More on the Pipeline



No sooner had we posted a skeptical note on the political economy of pipelines than we appeared to be undercut by the flow of events. President Lee Myung Bak said that the pipeline project could move forward at a faster-than-expected pace. On a single day—September 15-- Alexey Miller, chairman of Gazprom’s management committee, hosted separate meetings with both Choo Kangsoo, CEO of South Korea’s Kogas, and Kim Hui Yong, the DPRK’s Oil Industry Minister. Miller signed an “MOU” with the North Koreans and a “Roadmap” on the project with the South Koreans.

The Korea Herald reports speculation that Seoul and Moscow seek to make progress by November when Lee and Medvedev will meet at the G20 summit in Cannes on Nov. 3-4, the APEC summit in Hawaii on Nov. 12-13 and the East Asia Summit in Bali on Nov. 18-19.

Is this thing going to happen? Not so fast. The little details that are leaking out actually confirm a number of our doubts and concerns:

  • There is one report that at the August summit, Kim Jong Il was seeking as much as $500 million a year in transit fees from the pipeline deal. So we did a little back-of-the-envelope calculation. The project anticipates pumping 10 billion cubic feet of gas a year when completed. Current prices are about $145 per thousand cubic feet. In short, Dear Leader wants $500 million transit fees on $1.45 billion worth of gas. As the report deadpans, this was about five times what the Russians had expected.
  • It appears that the transit fee issue was ultimately linked to debt relief. The Soviets/Russians had extended about $11 billion to the North Koreans; needless to say, it has not been serviced. In parallel negotiations resumed in June, the Russians recently agreed to write off 90 percent of the debt, investing the remainder in “joint business projects to be launched in the North down the road.” This may be good for the pipeline project, but shows that the Russians are doubling down on the Kim Jong Il regime, as my colleague Marc Noland also noted in an earlier post.
  • But perhaps most interesting are the terms that the South Koreans are seeking in order to mitigate the risk associated with the project. Recall that the Russians are already shipping LNG to the South and will have an expanded ability to do so with the recent completion of the Sakhalin-Khabarovsk-Vladivostok gas transmission system, albeit at higher cost. The South Koreans are building an LNG storage site at Samcheok, Gangwon Province. According to none other than Hong Joon Pyo, chair of the ruling Grand National Party, South Korea is insisting that the Russians take responsibility for building and maintaining the pipeline. Moreover, they want guarantees that if North Korea turns off the spigot, then the Russians would provide the gas by sea at a 30% discount.

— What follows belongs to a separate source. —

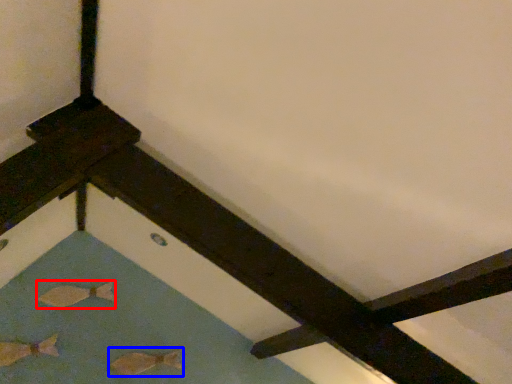
Question: Which point is further to the camera, fish (highlighted by a red box) or fish (highlighted by a blue box)?

Choices:
 (A) fish
 (B) fish

Answer: (A)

Russia has a strong interest in expanding its Asian sales ever since the Sakhalin-2 project went online in the Pacific in 2009. Most of the Sakhalin-2 gas goes to Japan and South Korea is a natural market. The pipeline is a win-win for all parties. But the fact that the GNP has gone soft on the project should give the Russians pause. How much are the Russians willing to pay for it, politically, economically and in terms of risk?

In a must-read post on 38 North Georgy Toloraya suggests that the answer may be “a lot.” Toloraya argues that Russia is looking East and North Korea is seen as a strategic entry point where the Russians can make their presence felt. This does not strike us a promising strategy to say the least. But the evidence is mounting that Moscow is pursuing it. If the Russians are willing to absorb the risk, Hong Joon Pyo may well be right: why should South Korea object? Let the Russians handle the North Koreans. Good luck.